Lower Blood Pressure at Hospital Admission Increases the Risk of Heart Failure Death

In hospitalized patients with heart failure (HF), lower admission systolic blood pressure (SBP) is linked to an increased risk of one-year death and readmission. The results were published in ESC Heart Failure. Approximately 64.3 million people suffer from HF globally, and the prevalence is increasing due to extended longevity, high prevalence of risk factors, and improved survival in those with cardiovascular disease. Hospitalized patients hospitalized for HF are at high risk for all-cause death and HF readmission, making it critical to understand the connection between SBP at admission and long-term outcomes of in this population. Despite a high frequency of HF readmission, little is known about the association between admission SBP and HF readmission in the first first year following hospitalization. To address this issue, the researchers conducted a large prospective multicentre cohort study of 4,896 patients hospitalized for HF in 52 hospitals from 20 provinces in China between August 2016 and May 2018. Individuals with those with lower admission SBP were younger, more likely to be male, have left ventricular ejection fraction <40%, and receive β-blockers, aldosterone antagonists, and diuretics. The population were divided into four groups according to the quartiles of SBP at admission. The researchers used multivariable Cox proportional hazards regression models to assess examine the association between admission SBP and all-cause death and HF readmission within one-year after the date of hospitalization.

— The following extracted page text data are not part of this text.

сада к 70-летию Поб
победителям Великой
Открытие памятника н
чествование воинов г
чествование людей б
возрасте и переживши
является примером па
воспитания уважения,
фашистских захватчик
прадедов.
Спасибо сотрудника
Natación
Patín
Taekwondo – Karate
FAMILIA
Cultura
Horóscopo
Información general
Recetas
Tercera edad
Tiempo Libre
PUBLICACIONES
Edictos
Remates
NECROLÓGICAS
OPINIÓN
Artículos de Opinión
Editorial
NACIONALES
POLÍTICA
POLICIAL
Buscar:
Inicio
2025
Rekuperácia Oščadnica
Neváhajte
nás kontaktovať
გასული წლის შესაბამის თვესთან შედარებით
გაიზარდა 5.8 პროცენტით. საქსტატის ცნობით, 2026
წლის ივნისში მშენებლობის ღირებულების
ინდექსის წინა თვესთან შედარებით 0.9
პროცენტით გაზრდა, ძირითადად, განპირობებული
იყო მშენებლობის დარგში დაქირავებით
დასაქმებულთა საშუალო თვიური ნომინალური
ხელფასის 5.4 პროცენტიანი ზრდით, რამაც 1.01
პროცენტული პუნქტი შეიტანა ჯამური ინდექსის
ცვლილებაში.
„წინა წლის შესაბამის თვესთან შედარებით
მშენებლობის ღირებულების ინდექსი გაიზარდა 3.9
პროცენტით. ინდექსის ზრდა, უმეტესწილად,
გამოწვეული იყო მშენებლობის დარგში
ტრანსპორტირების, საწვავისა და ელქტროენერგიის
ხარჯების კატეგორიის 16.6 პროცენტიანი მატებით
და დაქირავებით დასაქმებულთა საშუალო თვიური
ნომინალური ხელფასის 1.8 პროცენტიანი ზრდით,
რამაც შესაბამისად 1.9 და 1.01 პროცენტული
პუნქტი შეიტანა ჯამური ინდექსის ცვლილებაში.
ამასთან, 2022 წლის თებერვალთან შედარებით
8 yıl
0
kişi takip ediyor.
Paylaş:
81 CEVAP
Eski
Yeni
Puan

Lower Admission BP Augments the Risk of HF Death

According to the results, lower admission SBP was significantly associated with higher all-cause death and there is no threshold, the researchers only observed such an association with HF readmission when admission SBP was lower than 120 mmHg. The investigators noted that compared with the 4th SBP quartile, patients in the 1st SBP quartile had higher risk of all-cause death (HR=1.85; 95% CI, 1.48-2.33; P < 0.001) and HF readmission (HR=1.40; 95% CI, 1.19-1.65, P < 0.001). These associations were found to consistent in most subgroups. The researchers did not some limitations. First, patients with different admission SBP may receive different medications during follow up, but the researchers did not collate extensive data about the follow-up medications, which could be confounders. Secondly, they noted, although they minimized for the risk of confounding by a thorough multivariate adjustment, other unknown confounders could have been missed. “Lower admission SBP was significantly associated with higher risk of all-cause death and there is no threshold, while such an association with HF readmission was only observed when admission SBP was lower than 120 mmHg,” the researchers concluded. “These associations were consistent among various clinically important subgroups. These findings can improve risk stratification at very early stage and facilitate more effective management strategies for patients hospitalized for HF.”